• [What the task requires]
According to the passage on document retention below, what is done with original client records?

== Selected passage ==

Documents to Be Retained
We
retain firm business records to comply with IRS
requirements. Our records support our (1) professional
services, including opinions, resolution of differences,
conclusions and research used in analysis, for example; (2)
correspondence with clients; (3) work product; and (4) items
of continuing significance. Unused documents, such as
drafts, should not be retained. Documents transmitted as
attachments via e-mail should be considered separately from
the e-mail messages to which they are attached. Original
client records are returned to clients and do not become
part of our ongoing files.
Procedures for Document Storage
[Each
firm should explain its procedure for document storage. It
should provide guidelines that will ensure proper storage
and easy retrieval of files, and will safeguard client
information. All client service information must be stored
in the firm’s central system.]
Documents attached to and transmitted by e-mail should be
stored in machine-readable format in their appropriate
client folders in our electronic document management system.
E-mail messages that actually contain information pertinent
to the completion of a tax return or financial statement
(e.g., a client’s responses to a list of questions) should
be copied in pdf or another machine-readable format and
included in the source documents folder. E-mail messages not
saved for filing in the correspondence file or other
appropriate folder are deleted. [Each firm should also
address its retention period for e-mails kept on e-mail
servers.]
Retention Periods
Appendix A presents a schedule for how long we retain our
accounting records and our client records. Clients should be
notified in writing about our policy for destroying files
and how they can request copies of any data, subject to our
approval.
Retention periods commence immediately following the date of
the financial statements or the tax year in the case of tax
returns and workpapers.
Destruction and Control
Destruction of documents is as important as storing them.
Paper documents not retained in our files should be shredded
or incinerated if they contain confidential information or
sensitive data. Any paper bearing a Social Security number,
Federal identification number or client’s name should be
destroyed in this manner, never just dropped into a trash
can or bin.

===
== Available data ==

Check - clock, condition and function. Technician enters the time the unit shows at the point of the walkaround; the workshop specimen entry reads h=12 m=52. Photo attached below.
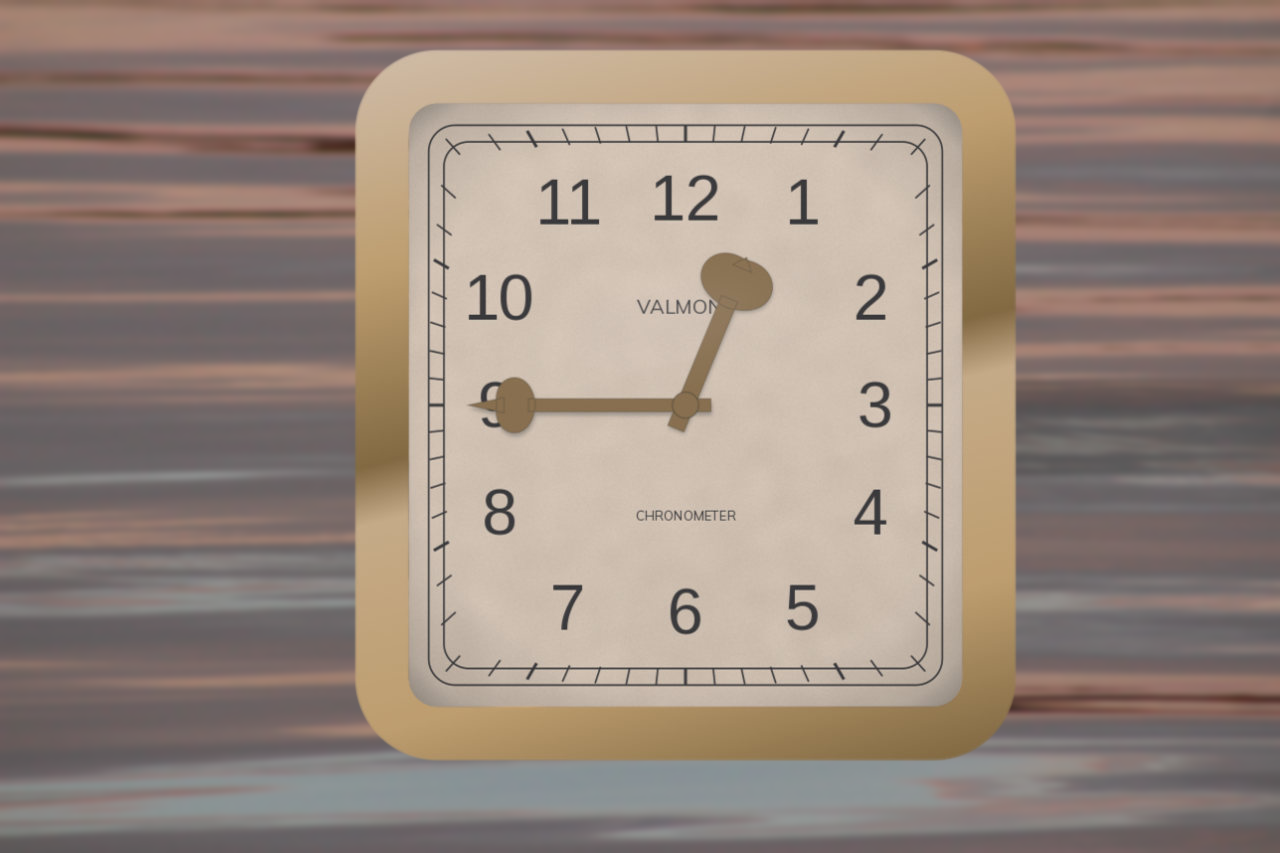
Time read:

===

• [Correct result]
They are returned to clients and do not become part of the firm's ongoing files.